All of these are using someone else’s work to make it summarize text. Some require more work done by the user. Using GPT-3 almost feels like cheating because all the hard work is done (training it how to actually summarise the text). The more control I have, the more that I can customise its behavior. There will be always some degree of using another person’s work as Python is used (not including the extra libraries that I can use to help - ie TensorFlow). Overall, I have lots more to do, but I feel confident that I can do this.

Reflection

Do you like how there is a range of options?

Yes and no, in some ways I like the range, but in others it can be annoying. I like how there are many options that I can choose from, ranging from different aspects I have to do. Like I can have it so that I only need to provide a dataset to train on, to making everything from scratch (very painful). The only thing that is bad is the abundance of choice makes deciding harder. Currently, I am going to do one in between where I have a decent degree on the code.

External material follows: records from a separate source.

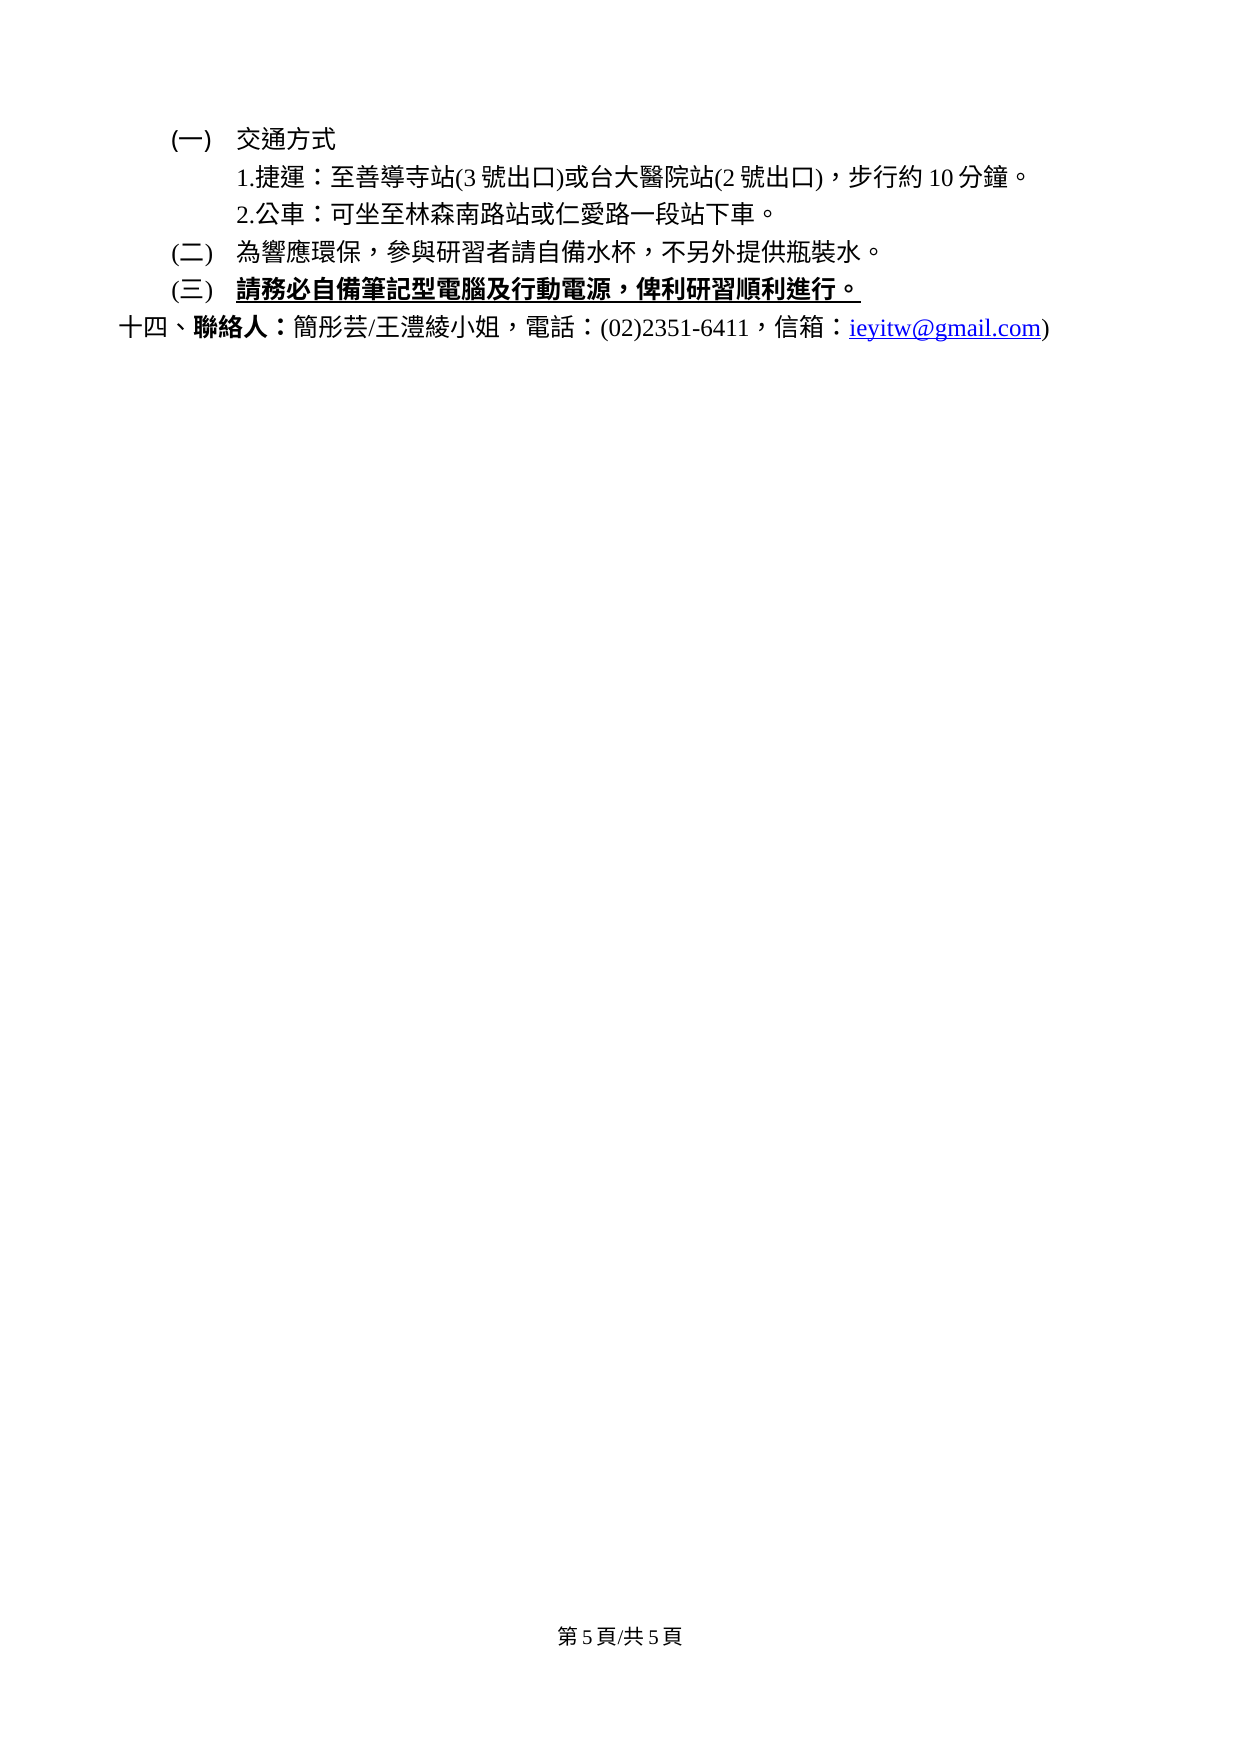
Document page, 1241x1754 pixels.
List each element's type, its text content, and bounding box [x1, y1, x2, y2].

list 為響應環保，參與研習者請自備水杯，不另外提供瓶裝水。 [171, 232, 1122, 269]
list 請務必自備筆記型電腦及行動電源，俾利研習順利進行。 [171, 269, 1122, 307]
list 聯絡人：簡彤芸/王澧綾小姐，電話：(02)2351-6411，信箱：ieyitw@gmail.com) [118, 307, 1122, 344]
text 2.公車：可坐至林森南路站或仁愛路一段站下車。 [236, 194, 1122, 232]
list 交通方式 [171, 119, 1122, 157]
text 1.捷運：至善導寺站(3號出口)或台大醫院站(2號出口)，步行約10分鐘。 [236, 157, 1122, 194]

What was the best part of research?

The best part of the research is learning about the many methods. I am interested to know everyone’s method, and knowing some of the ways people did it, gives me an idea on what I want to do. Another thing that I like is when I find something unrelated but still is very interesting to learn about. In this case I saw some other ML things and how people made it work (and/or exploited APIs to get an already established AI to do something).

What are some of the challenges you faced while researching?

Aside from the abundance of choice, nothing specific was a challenge while researching. It was kind of hard finding a good informational website though. I did like how many people have tried to write how they did it. I prefer to learn a method and then do something similar then copy their code and use it as my own. Knowing all the terms was a minor challenge as I can just Google a term if it didn't make sense to me.